Start of Block

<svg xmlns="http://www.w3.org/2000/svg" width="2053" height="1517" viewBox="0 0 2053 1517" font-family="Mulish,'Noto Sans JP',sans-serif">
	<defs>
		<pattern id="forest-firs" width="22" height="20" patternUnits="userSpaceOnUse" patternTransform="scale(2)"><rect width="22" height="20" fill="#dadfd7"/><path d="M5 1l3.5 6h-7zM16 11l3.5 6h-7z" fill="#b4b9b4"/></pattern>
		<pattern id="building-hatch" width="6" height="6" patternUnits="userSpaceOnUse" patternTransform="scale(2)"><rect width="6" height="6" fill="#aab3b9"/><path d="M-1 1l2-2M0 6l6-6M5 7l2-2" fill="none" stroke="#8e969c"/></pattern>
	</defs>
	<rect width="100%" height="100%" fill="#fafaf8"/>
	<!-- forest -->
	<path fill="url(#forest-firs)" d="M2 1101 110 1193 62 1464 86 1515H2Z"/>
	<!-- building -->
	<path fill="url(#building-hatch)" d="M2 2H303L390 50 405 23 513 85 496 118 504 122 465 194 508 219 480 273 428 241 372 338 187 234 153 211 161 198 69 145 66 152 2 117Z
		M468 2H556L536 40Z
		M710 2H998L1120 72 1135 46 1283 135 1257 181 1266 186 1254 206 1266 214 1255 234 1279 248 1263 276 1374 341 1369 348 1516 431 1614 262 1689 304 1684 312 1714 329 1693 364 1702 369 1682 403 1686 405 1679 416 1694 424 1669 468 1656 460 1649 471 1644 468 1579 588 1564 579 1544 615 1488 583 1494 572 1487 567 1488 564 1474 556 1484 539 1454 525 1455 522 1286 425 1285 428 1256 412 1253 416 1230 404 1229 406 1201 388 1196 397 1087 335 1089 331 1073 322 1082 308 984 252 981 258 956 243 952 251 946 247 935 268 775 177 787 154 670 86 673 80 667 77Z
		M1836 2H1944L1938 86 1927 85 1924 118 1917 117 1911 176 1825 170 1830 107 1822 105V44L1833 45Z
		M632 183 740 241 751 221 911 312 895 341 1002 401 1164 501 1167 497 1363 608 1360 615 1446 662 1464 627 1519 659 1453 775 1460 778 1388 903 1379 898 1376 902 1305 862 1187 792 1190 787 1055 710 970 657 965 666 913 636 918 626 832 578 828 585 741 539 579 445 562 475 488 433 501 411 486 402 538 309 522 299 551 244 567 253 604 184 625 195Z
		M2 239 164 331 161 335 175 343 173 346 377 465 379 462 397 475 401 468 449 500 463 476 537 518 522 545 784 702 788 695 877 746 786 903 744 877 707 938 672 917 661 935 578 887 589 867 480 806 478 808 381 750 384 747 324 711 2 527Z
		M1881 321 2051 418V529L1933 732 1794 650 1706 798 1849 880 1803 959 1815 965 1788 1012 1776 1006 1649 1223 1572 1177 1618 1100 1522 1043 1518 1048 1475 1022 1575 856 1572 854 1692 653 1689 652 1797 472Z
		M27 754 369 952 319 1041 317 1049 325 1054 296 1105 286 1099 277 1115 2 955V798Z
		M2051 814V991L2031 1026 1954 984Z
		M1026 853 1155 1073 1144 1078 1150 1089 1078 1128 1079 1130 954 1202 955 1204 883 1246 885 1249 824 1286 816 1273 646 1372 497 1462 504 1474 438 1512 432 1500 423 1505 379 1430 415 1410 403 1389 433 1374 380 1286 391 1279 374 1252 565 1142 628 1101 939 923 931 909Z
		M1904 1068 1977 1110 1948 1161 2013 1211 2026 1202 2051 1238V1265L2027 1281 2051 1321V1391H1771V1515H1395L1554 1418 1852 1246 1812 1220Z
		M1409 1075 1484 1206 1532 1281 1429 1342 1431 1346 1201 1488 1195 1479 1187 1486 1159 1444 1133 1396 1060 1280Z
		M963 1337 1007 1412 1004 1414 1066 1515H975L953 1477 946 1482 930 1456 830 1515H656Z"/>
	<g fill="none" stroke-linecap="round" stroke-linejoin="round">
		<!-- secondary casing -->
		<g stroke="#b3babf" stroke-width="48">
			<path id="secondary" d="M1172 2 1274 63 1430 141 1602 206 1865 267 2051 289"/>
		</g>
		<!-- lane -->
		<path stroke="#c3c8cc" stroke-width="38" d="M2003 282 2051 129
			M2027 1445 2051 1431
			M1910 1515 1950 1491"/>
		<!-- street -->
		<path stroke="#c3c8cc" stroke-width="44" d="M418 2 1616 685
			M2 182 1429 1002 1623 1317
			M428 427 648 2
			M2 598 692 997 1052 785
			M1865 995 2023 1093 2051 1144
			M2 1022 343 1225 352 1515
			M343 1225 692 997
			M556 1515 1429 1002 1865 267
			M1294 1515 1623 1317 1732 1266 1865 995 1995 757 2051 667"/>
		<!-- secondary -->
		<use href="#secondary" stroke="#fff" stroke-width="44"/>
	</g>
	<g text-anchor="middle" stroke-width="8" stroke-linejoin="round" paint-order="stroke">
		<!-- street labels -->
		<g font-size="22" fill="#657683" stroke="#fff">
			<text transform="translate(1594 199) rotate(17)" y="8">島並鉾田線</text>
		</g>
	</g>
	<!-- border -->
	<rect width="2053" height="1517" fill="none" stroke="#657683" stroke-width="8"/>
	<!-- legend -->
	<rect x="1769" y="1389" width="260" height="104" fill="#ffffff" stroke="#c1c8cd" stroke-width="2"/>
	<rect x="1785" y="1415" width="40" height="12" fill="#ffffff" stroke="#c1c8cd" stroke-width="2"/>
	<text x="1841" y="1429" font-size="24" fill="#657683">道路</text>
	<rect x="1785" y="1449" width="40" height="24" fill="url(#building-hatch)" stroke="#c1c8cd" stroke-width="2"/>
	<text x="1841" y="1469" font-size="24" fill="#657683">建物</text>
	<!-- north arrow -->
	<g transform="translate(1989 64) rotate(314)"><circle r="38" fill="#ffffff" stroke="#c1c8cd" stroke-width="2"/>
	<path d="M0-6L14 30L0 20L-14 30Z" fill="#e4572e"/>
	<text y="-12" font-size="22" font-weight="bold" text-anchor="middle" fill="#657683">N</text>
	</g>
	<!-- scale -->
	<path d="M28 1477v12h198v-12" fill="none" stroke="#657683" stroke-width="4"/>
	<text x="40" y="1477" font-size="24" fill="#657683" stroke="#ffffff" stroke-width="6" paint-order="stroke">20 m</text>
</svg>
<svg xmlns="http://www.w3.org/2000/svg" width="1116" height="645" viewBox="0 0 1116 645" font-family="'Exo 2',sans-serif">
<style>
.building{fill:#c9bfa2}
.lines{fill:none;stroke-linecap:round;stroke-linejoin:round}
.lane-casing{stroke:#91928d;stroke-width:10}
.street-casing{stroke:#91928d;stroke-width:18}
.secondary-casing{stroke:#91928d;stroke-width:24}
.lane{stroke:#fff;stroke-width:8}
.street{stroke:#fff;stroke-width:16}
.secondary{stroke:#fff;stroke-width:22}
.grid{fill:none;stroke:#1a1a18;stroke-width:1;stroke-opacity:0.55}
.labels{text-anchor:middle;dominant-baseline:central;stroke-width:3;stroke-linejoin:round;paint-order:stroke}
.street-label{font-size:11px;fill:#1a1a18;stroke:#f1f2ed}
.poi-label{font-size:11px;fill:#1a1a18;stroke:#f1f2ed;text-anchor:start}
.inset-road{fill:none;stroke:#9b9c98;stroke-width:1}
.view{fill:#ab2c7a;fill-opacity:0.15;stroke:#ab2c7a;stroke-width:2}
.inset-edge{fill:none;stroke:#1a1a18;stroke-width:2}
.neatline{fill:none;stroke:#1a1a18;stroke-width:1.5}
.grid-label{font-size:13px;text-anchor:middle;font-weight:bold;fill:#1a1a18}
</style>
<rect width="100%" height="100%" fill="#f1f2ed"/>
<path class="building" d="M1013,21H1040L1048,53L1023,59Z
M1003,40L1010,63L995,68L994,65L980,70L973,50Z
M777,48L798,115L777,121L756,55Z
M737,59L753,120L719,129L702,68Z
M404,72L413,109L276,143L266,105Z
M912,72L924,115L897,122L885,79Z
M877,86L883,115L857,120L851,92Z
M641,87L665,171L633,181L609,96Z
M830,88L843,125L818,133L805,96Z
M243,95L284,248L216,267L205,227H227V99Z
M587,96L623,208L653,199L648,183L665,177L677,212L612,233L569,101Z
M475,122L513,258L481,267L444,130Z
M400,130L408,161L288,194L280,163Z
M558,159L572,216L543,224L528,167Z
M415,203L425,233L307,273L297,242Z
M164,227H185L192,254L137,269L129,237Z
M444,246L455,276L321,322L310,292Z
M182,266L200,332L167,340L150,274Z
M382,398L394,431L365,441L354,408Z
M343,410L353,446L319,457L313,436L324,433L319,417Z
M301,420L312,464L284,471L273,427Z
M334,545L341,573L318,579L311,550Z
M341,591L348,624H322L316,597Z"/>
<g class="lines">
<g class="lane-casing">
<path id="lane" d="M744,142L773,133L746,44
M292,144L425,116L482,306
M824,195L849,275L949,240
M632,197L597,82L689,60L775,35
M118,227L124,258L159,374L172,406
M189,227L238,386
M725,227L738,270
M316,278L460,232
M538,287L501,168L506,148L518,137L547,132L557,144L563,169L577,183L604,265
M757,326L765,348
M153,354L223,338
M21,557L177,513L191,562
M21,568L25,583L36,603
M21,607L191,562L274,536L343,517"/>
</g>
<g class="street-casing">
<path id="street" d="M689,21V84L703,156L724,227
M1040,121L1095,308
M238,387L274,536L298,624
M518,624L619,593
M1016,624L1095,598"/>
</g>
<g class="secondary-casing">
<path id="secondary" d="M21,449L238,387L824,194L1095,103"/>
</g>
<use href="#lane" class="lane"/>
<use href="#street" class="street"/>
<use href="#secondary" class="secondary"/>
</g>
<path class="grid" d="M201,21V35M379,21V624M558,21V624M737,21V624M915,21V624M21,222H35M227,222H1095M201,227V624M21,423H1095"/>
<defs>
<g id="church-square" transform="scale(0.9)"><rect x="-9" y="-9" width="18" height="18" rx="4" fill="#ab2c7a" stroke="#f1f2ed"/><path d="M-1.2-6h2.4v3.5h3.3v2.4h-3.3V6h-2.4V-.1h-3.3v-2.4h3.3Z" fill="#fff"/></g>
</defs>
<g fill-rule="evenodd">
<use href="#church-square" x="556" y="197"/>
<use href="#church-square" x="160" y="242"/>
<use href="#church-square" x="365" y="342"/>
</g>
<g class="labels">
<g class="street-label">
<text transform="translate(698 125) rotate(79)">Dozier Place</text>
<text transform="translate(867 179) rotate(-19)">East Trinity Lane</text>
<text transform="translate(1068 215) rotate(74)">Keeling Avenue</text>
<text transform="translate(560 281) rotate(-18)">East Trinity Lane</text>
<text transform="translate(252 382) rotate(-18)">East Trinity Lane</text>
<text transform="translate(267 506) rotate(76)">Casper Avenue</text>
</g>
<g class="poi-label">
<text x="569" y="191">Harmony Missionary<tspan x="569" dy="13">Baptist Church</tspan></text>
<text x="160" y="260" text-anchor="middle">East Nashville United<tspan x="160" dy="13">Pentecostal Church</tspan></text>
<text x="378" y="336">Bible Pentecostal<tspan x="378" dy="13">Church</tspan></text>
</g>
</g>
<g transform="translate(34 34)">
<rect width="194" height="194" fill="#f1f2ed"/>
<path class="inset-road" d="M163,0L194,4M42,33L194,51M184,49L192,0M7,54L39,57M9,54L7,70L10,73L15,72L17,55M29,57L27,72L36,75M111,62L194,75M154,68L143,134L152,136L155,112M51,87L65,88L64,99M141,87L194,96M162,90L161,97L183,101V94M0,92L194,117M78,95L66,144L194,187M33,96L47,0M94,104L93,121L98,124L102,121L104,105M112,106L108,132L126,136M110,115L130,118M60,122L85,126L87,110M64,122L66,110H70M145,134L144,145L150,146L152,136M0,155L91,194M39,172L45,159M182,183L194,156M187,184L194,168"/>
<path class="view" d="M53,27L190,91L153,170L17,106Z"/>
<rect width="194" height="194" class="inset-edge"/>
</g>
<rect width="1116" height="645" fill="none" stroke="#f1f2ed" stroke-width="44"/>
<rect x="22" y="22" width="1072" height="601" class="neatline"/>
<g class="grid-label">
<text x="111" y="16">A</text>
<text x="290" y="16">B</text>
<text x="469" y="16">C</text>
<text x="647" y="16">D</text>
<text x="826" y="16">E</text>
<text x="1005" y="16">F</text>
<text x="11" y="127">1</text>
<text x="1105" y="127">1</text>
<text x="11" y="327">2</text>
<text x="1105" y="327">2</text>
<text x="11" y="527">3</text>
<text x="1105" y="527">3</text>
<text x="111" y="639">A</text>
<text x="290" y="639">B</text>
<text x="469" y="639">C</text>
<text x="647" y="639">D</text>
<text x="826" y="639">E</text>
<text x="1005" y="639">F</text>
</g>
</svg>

End of Block

**ABOUT THIS EXERCISE**. Reproduce every line from the preceding data in which the word "lines" can be found.

**REPLY TO THE TASK**.
.lines{fill:none;stroke-linecap:round;stroke-linejoin:round}
<g class="lines">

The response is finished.